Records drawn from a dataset
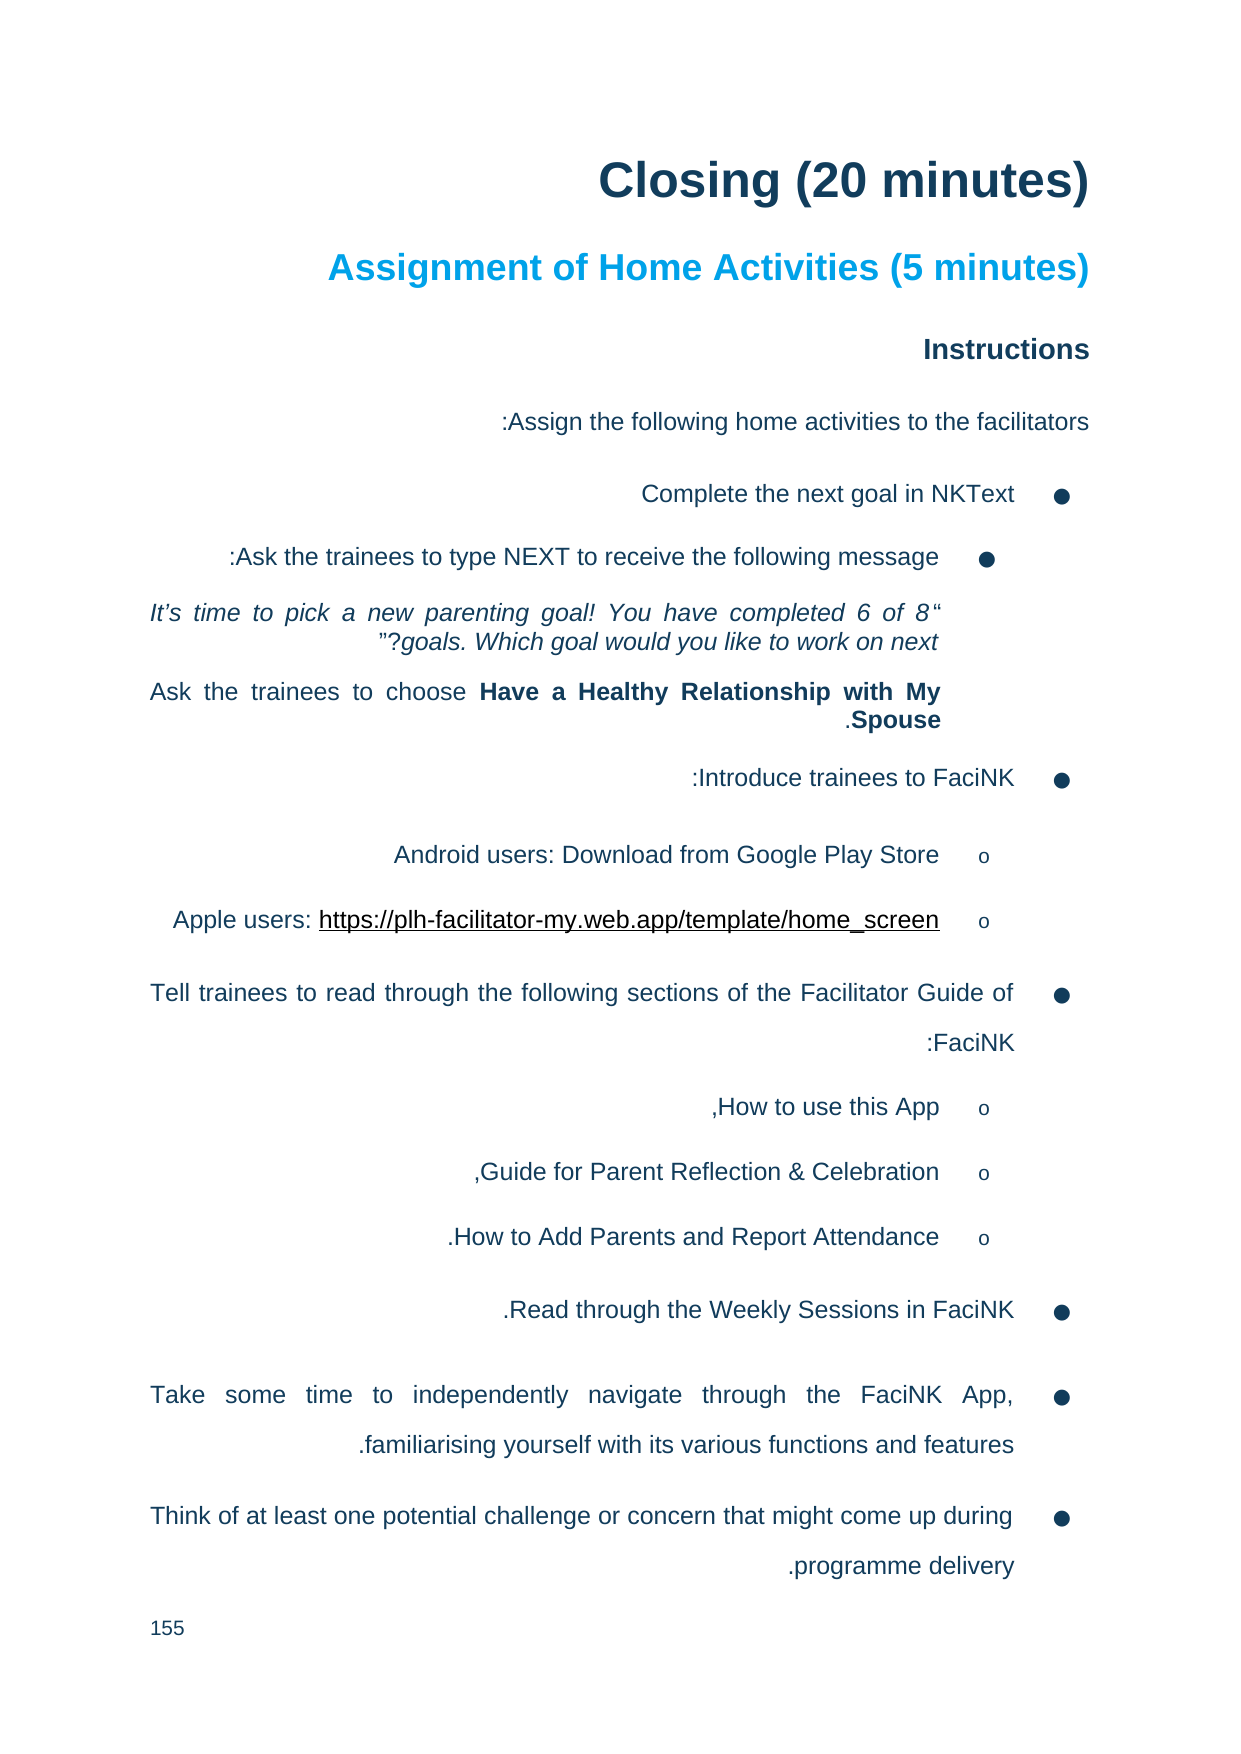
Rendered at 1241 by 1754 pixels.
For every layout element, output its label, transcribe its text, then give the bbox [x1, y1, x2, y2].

list Think of at least one potential challenge or concern that might come up during programme delivery. [150, 1493, 1053, 1579]
list Tell trainees to read through the following sections of the Facilitator Guide of FaciNK: [150, 971, 1053, 1056]
text Assign the following home activities to the facilitators: [150, 407, 1090, 436]
list Take some time to independently navigate through the FaciNK App, familiarising yourself with its various functions and features. [150, 1372, 1053, 1458]
subtitle Assignment of Home Activities (5 minutes) [150, 245, 1090, 288]
list Apple users: https://plh-facilitator-my.web.app/template/home_screen [150, 905, 978, 935]
list How to use this App, [150, 1092, 978, 1121]
list Ask the trainees to type NEXT to receive the following message: [150, 535, 978, 578]
subtitle Instructions [150, 332, 1090, 366]
text Ask the trainees to choose Have a Healthy Relationship with My Spouse. [150, 677, 941, 734]
list Read through the Weekly Sessions in FaciNK. [150, 1288, 1053, 1330]
list Introduce trainees to FaciNK: [150, 755, 1053, 798]
list How to Add Parents and Report Attendance. [150, 1222, 978, 1252]
list Complete the next goal in NKText [150, 471, 1053, 514]
list Android users: Download from Google Play Store [150, 840, 978, 870]
subtitle Closing (20 minutes) [150, 150, 1090, 207]
text “It’s time to pick a new parenting goal! You have completed 6 of 8 goals. Which goal would you like to work on next?” [150, 598, 941, 656]
list Guide for Parent Reflection & Celebration, [150, 1157, 978, 1187]
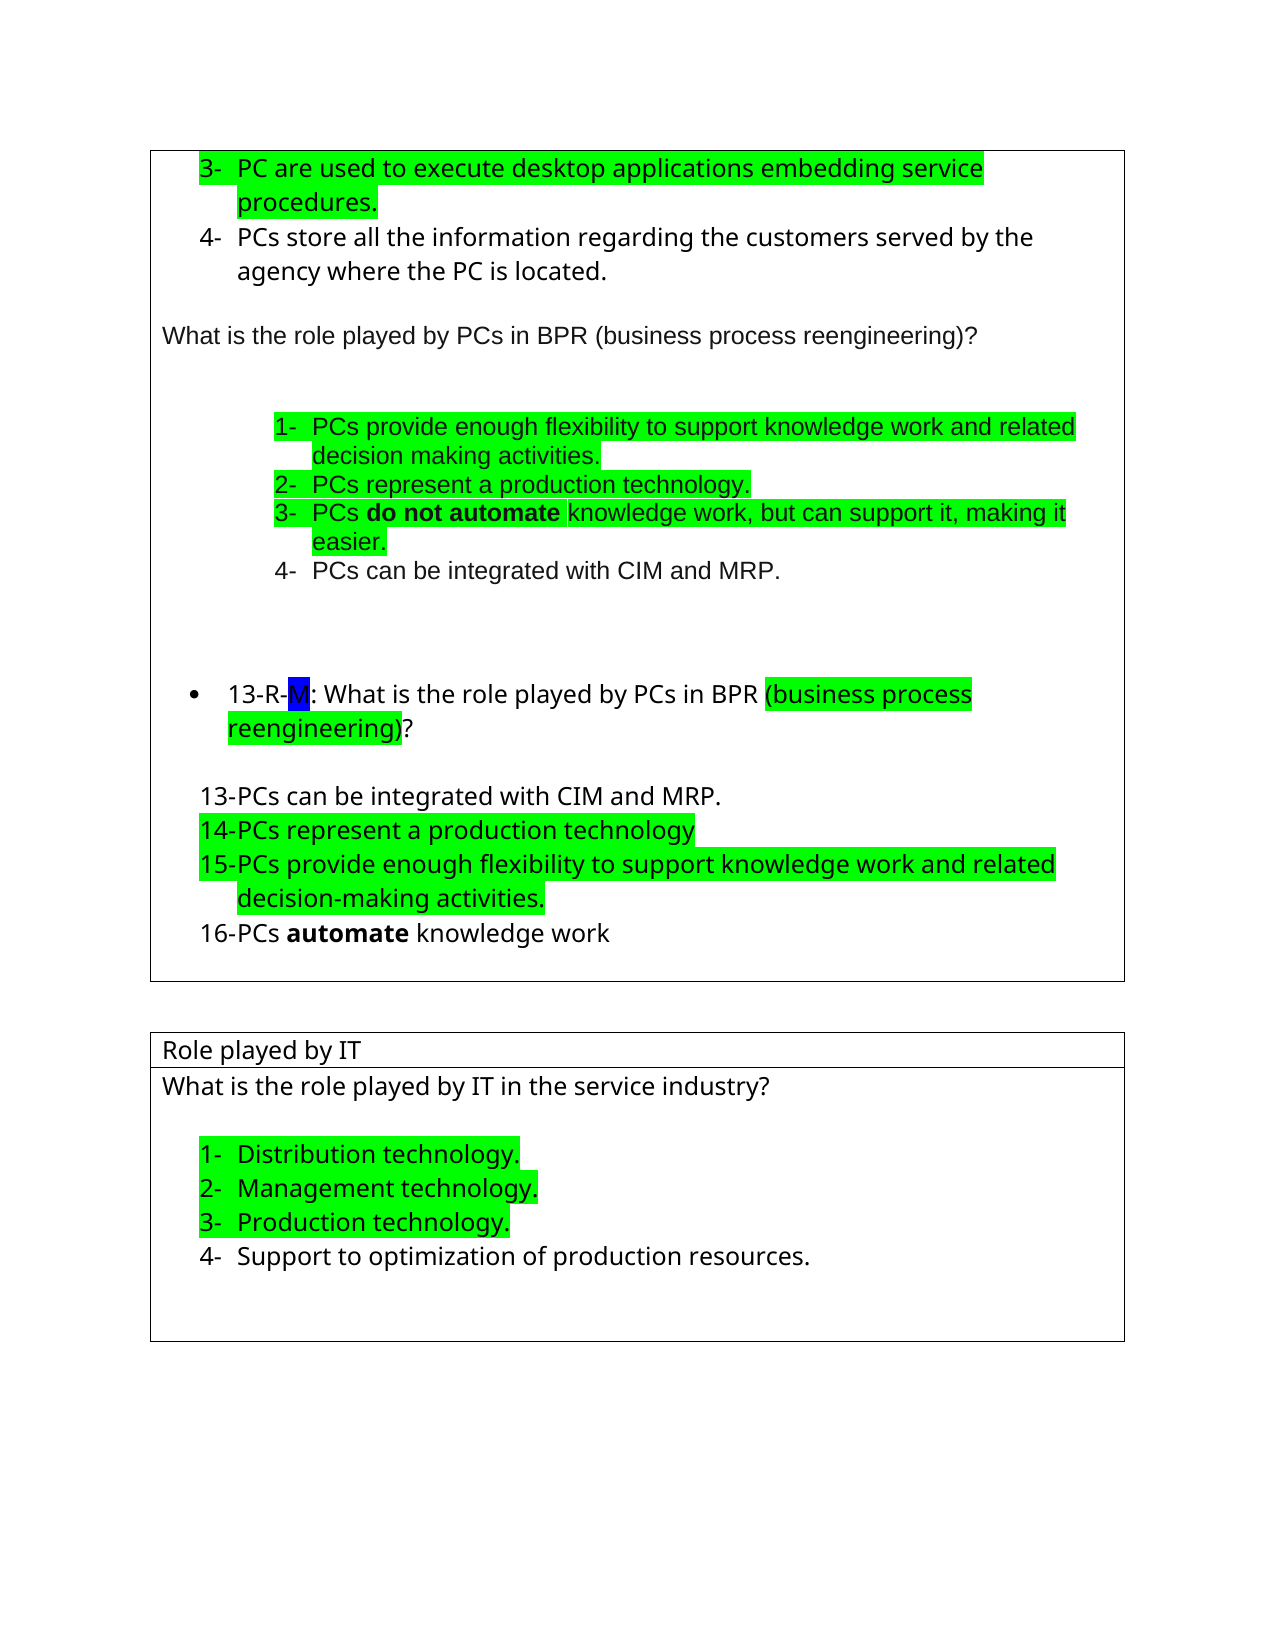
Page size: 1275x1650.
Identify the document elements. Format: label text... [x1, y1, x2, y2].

table_header Role played by IT [151, 1033, 1124, 1067]
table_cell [151, 151, 1124, 981]
table_cell What is the role played by IT in the service industry? Distribution technology. Management technology. Production technology. Support to optimization of production resources. [151, 1068, 1124, 1341]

#### Your objective
Your answer should hold exactly the lines from the one containing "Page size: 1275x1650." to the last line of the data, both included, and no others.

#### Expected output
Page size: 1275x1650.
Identify the document elements. Format: label text... [x1, y1, x2, y2].

table_header Role played by IT [151, 1033, 1124, 1067]
table_cell [151, 151, 1124, 981]
table_cell What is the role played by IT in the service industry? Distribution technology. Management technology. Production technology. Support to optimization of production resources. [151, 1068, 1124, 1341]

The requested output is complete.